Label Smoothing

Tags: Vision, NLP, Classification, Increased Accuracy, Method, Regularization

TL;DR

Label smoothing modifies the target distribution for a task by interpolating between the target distribution and a another distribution that usually has higher entropy. This typically reduces a model’s confidence in its outputs and serves as a form of regularization.

Attribution

The technique was originally introduced in Rethinking the Inception Architecture for Computer Vision by Christian Szegedy, Vincent Vanhoucke, Sergey Ioffe, Jonathan Shlens, and Zbigniew Wojna. Released on arXiv in 2015.

The technique was further evaluated in When Does Label Smoothing Help? by Rafael Muller, Simon Kornblith, and Geoffrey Hinton. Published in NeurIPS 2015.

Applicable Settings

Label smoothing is applicable to any problem where targets are a categorical distribution. This includes classification with softmax cross-entropy and segmentation with a Dice loss.

Hyperparameters

  • alpha - A value between 0.0 and 1.0 that specifies the interpolation between the target distribution and a uniform distribution. For example. a value of 0.9 specifies that the target values should be multiplied by 0.9 and added to a uniform distribution multiplied by 0.1.

Example Effects

Label smoothing is intended to act as regularization, and so possible effects are changes (ideally improvement) in generalization performance. We find this to be the case on all of our image classification benchmarks, which see improved accuracy under label smoothing.

Implementation Details

Label smoothing replaces the one-hot encoded label with a combination of the true label and the uniform distribution. Care must be taken in ensuring the cost function used can accept the full categorical distribution instead of the index of the target value.

Suggested Hyperparameters

  • alpha = 0.1 is a standard starting point for label smoothing.

Considerations

In some cases, a small amount of extra memory and compute is needed to convert labels to dense targets. This can produce a (typically negligible) increase in iteration time.

Composability

This method interacts with other methods (such as MixUp) that alter the targets.

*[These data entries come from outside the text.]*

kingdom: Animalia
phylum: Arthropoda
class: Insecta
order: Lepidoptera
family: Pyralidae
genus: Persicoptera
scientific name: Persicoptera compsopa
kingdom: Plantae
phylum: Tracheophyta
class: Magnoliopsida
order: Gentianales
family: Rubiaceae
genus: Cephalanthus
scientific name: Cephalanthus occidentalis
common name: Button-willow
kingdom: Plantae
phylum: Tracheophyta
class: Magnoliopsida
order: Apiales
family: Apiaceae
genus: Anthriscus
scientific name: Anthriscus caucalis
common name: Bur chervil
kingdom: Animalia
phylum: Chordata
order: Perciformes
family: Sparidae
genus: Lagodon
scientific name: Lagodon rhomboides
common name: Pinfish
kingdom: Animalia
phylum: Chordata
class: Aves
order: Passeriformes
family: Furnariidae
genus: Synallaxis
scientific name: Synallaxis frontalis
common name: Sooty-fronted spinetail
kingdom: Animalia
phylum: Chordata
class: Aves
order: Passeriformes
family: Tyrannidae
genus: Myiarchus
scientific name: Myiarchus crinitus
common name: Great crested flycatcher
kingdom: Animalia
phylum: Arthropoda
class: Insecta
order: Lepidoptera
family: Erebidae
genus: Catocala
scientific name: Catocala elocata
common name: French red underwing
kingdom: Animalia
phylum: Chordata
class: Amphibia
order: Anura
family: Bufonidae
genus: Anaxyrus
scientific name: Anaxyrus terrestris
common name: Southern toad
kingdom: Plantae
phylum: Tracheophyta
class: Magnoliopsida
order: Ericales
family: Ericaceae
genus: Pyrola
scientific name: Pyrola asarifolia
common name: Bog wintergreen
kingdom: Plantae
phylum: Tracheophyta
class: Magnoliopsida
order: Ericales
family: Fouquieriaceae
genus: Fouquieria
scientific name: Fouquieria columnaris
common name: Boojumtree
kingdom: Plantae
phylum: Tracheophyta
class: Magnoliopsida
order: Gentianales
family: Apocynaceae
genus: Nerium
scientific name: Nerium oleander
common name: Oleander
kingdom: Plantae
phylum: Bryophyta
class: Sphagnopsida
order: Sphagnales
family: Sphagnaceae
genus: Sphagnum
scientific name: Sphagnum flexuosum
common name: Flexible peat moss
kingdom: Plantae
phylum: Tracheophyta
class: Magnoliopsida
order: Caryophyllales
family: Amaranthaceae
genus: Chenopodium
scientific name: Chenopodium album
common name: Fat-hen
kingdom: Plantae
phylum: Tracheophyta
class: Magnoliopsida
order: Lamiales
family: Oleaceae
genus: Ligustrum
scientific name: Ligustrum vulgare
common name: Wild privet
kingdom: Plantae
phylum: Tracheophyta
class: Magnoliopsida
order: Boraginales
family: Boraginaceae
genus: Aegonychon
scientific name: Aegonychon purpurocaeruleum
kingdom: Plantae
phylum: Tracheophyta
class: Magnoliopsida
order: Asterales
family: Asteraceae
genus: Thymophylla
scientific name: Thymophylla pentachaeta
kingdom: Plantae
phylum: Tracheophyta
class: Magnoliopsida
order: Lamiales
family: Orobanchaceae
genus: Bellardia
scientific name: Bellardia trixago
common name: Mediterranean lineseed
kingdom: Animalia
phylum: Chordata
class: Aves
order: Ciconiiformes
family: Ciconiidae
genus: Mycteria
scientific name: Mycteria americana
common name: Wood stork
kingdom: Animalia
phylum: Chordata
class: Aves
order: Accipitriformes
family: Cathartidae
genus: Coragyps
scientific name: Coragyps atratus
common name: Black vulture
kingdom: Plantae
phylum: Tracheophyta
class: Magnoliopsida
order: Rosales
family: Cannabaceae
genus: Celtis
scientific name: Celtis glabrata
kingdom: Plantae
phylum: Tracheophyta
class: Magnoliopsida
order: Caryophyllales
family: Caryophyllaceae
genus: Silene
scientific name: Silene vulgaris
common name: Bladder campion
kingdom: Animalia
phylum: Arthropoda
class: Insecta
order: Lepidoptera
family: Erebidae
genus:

While such methods may still compose well with label smoothing in terms of improved accuracy, it is important to ensure that the implementations of these methods compose.


Code

class composer.algorithms.label_smoothing.LabelSmoothing(alpha: float)[source]

Shrinks targets towards a uniform distribution to counteract label noise as in Szegedy et al..

This is computed by (1 - alpha) * targets + alpha * smoothed_targets where smoothed_targets is a vector of ones.

Introduced in Rethinking the Inception Architecture for Computer Vision.

Parameters

alpha – Strength of the label smoothing, in [0, 1]. alpha=0 means no label smoothing, and alpha=1 means maximal smoothing (targets are ignored).

apply(event: composer.core.event.Event, state: composer.core.state.State, logger: composer.core.logging.logger.Logger) Optional[int][source]

Applies the algorithm to make an in-place change to the State

Can optionally return an exit code to be stored in a Trace.

Parameters
  • event (Event) – The current event.

  • state (State) – The current state.

  • logger (Logger) – A logger to use for logging algorithm-specific metrics.

Returns
  • ``int`` or ``None`` – exit code that is stored in Trace

  • and made accessible for debugging.

match(event: composer.core.event.Event, state: composer.core.state.State) bool[source]

Determines whether this algorithm should run, given the current Event and State.

Examples:

To only run on a specific event:

>>> return event == Event.BEFORE_LOSS

Switching based on state attributes:

>>> return state.epoch > 30 && state.world_size == 1

See State for accessible attributes.

Parameters
  • event (Event) – The current event.

  • state (State) – The current state.

Returns

bool – True if this algorithm should run now.

composer.algorithms.label_smoothing.smooth_labels(logits: torch.Tensor, targets: torch.Tensor, alpha: float)[source]

Shrinks targets towards a uniform distribution to counteract label noise as in Szegedy et al..

This is computed by (1 - alpha) * targets + alpha * smoothed_targets where smoothed_targets is a vector of ones.

Parameters
  • logits – Output of the model. Tensor of shape (N, C, d1, …, dn) for N examples and C classes, and d1, …, dn extra dimensions.

  • targets – Tensor of shape (N) containing integers 0 <= i <= C-1 specifying the target labels for each example.

  • alpha – Strength of the label smoothing, in [0, 1]. alpha=0 means no label smoothing, and alpha=1 means maximal smoothing (targets are ignored).